Ab einem bestimmten Alter muss du aufpassen, kein verkarsteter Grumpelsack zu sein. Deshalb spreche ich stets, wenn der Kulturpessimismus mich zu umnachten droht, in meinen elektrischen Heizschuh: Die Jugend von heute war schon gestern der Untergang von morgen.

Aber gerade ist es echt nicht leicht. Da sind diese Berliner Studenten, die sich gegen ein aus vier Hauptwörtern bestehendes Gedicht wehren, in dem ein Mann sich am Anblick von Frauen erfreut. Es sei Ausdruck überkommener patriarchaler Strukturen. So lässt sich über jedwede Kunst richten.

_Datensatz_
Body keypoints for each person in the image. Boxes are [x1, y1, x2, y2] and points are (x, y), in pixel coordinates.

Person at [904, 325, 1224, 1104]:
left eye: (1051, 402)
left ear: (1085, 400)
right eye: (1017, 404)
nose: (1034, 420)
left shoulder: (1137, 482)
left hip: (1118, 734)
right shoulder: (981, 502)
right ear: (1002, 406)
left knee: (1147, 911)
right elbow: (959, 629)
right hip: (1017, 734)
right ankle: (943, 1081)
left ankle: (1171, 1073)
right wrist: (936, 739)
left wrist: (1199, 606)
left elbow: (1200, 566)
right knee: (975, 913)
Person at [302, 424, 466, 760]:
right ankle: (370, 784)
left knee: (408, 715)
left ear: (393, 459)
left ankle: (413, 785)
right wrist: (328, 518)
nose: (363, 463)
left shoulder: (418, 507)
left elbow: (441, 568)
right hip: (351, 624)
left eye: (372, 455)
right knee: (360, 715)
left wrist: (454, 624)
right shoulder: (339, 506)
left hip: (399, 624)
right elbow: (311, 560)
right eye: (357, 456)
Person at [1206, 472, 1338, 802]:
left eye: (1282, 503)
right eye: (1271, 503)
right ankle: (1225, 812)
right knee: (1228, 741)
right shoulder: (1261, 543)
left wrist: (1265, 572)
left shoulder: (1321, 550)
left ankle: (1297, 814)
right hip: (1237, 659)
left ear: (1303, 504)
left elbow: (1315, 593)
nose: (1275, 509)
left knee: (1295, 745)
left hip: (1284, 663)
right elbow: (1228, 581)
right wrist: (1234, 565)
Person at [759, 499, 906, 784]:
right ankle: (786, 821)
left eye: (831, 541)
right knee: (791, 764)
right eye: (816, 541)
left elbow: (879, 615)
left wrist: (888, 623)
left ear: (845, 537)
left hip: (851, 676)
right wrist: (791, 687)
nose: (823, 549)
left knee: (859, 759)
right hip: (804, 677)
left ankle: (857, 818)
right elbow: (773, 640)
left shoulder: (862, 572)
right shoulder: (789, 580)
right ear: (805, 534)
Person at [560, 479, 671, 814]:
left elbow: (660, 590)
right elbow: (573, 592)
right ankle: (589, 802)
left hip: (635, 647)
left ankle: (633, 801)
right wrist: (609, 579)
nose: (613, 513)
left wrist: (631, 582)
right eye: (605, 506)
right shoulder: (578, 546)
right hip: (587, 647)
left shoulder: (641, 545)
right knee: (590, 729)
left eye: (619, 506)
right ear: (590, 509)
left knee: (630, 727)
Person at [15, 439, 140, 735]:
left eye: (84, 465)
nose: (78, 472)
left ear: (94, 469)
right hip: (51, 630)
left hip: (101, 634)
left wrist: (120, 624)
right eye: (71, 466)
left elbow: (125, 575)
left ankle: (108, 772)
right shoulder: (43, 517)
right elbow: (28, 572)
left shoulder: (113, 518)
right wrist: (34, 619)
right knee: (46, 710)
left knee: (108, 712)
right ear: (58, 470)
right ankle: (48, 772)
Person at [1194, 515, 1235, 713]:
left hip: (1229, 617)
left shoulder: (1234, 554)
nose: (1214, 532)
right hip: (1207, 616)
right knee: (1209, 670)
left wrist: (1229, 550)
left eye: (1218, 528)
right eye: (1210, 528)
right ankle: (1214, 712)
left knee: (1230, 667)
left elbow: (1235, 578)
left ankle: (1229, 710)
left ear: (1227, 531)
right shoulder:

_Aufgabenstellung_
(1) Aus wie vielen Hauptwörtern besteht laut dem Text über Kulturpessimismus das Gedicht, gegen das sich die Berliner Studenten wehren?
(2) Schreibe den Text über Kulturpessimismus und die Berliner Studenten im selben Ton nach seinem letzten Satz weiter.

_Lösungen_
(1) Aus vier Hauptwörtern.

(2)
Kontakt zur Generation Y

Da wimmelt es von Männern, die Frauen attraktiv finden. Die Studenten schlagen vor, das berühmte Poem um eine gendergerechte Zeile zu ergänzen. An ihrer Hochschule werden Erzieher ausgebildet. Bang wird mir. Und bänger. Reisen künftige Kinder zu den Alten Meistern nach Dresden und korrigieren Rubens’ voyeuristische Darstellung der Bathseba am Brunnen? Mit Farbspray?

Um den Kontakt zur Generation Y nicht ganz zu verlieren, lese ich oft auf den Jugendseiten großer Internet-Nachrichtenportale. Bewusstseinserweiterung funktioniert da ohne Drogen. „ze.tt“, „jetzt“ und vor allem das adoleszenztherapeutische „bento“ öffnen grellbunte Welten. Darin leben junge Leute, die eher selten auf dem Bau oder im Supermarkt arbeiten. Statt Betriebswirtschaftslehre oder Neuroinformatik studieren sie soziale Arbeit oder irgend etwas mit Medien.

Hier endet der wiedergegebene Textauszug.